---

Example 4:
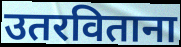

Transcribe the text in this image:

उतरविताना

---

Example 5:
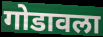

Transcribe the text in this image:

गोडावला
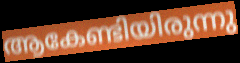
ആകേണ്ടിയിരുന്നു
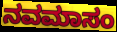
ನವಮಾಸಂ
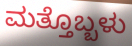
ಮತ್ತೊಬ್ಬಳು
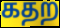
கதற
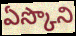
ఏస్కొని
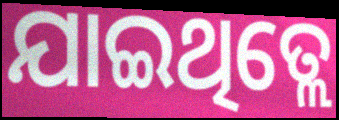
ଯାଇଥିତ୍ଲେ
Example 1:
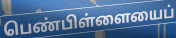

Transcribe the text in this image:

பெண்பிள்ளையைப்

—————

**TASK DESCRIPTION:** Each record should be copied exactly, and each image left out.

**OUTPUT OF THE EXERCISE:**
---

Example 4:

Transcribe the text in this image:

उतरविताना

---

Example 5:

Transcribe the text in this image:

गोडावला
ആകേണ്ടിയിരുന്നു
ನವಮಾಸಂ
ಮತ್ತೊಬ್ಬಳು
கதற
ఏస్కొని
ଯାଇଥିତ୍ଲେ
Example 1:

Transcribe the text in this image:

பெண்பிள்ளையைப்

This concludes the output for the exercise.